Thursday,15 November, 2018
Current issue | Issue 1399, (28 June - 4 July 2018)
Thursday,15 November, 2018
Issue 1399, (28 June - 4 July 2018)

Ahram Weekly

The Tunisian connection

Rania Khallaf found Ghalia Benali’s performance at the Cairo Opera House open-air theatre during the last week of Ramadan extraordinary

The Tunisian connection
The Tunisian connection

Unlike most Arab woman singers, the Tunisian performer Ghalia Benali blends singing, recitation and dancing in a unique format on stage. With her trademark curly hair, in a traditional blue dress adorned with gold, Benali opened with a selection of lines from Umm Kolthoum’s songs in Niazi Mustafa’s Rabia Al-Adawiya (1963), written by Taher Abu Fasha. Infusing the performance with an improvisational verve and varying her delivery from hoarse to feminine and from a bang to a whimper, Benali – accompanied by violin and tabla – appeared like a gypsy with magic powers. 

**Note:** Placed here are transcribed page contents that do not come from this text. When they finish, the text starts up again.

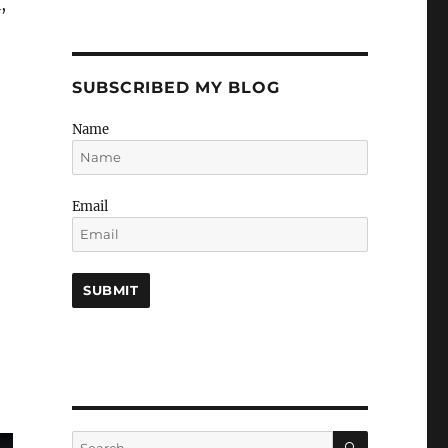
,
SUBSCRIBED MY BLOG
Name
Email
SEARCH
Search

Born in Brussels in 1968, Benali moved with her Tunisian family to Zarzis in southern Tunisia when she was five years old. At the age of 21 she returned to Belgium, where she completed her studies in graphic design at the Institute Saint-Luc and launched her career as a singer, attracting a unique audience spanning Europe and the Arab world. A painter and writer as well as singer-songwriter-composer, Benali can be seen as part of the Nineties Generation, that unprecedented wave of free expression, new cultural philosophies and concepts in Egypt and the Arab world. 

Among her early influences was the Quranic reciter Abdel-Basit Abdel-Samad, and she was nicknamed Umm Kolthoum’s Granddaughter due to her strong polymorphic voice, enunciation ability and affinity with classical Arabic. Despite the language barrier, her 2008 album Ghalia Benali sings Umm Kolthoum was a great success in Europe. Her discography also includes Romeo and Leila (2003), Al Palna and Indian Hadra (2008) and, most recently, MwSoul (2017), which is also the name of the art foundation she has recently established. Benali connects her roots in Arabic music with contemporary techniques and world fusions, making everything her own. 

To a full house at the Opera, she performed not only Umm Kolthoum and her own compositions (including Al-Hubb Abqa, a love poem by a Syrian refugee) but also Sufi poetry, notably Ibn Al-Farid’s Qalbi yuhadithuni, and such Egyptian classics as the Egyptian Mohamed Abdel-Wahab’s Ya mssafer wahdak (You who are travelling alone) and the Tunisian Hédi Jouini’s Lamouni elli gharou menni. One surprising variation was a song by Gamalat Shiha, the recently deceased Egyptian folk singer, of whom she spoke lovingly.

The longest song in the two-hour concert was dedicated to Salah Jahin, the legendary vernacular poet. Benali brilliantly performed over ten of Jahin’s famous Quartets in a heartfelt tone, singing to the accompaniment of qanun and drums. The concert ended with a du’aa (or prayer) to mark the end of Ramadan and the beginning of Eid. Her voice recalled the all but taboo tradition of female Quranic recitation, practised not only by Umm Kolthoum but by such legendary figures as Karima Al-Adiliya. This in itself was a great achievement.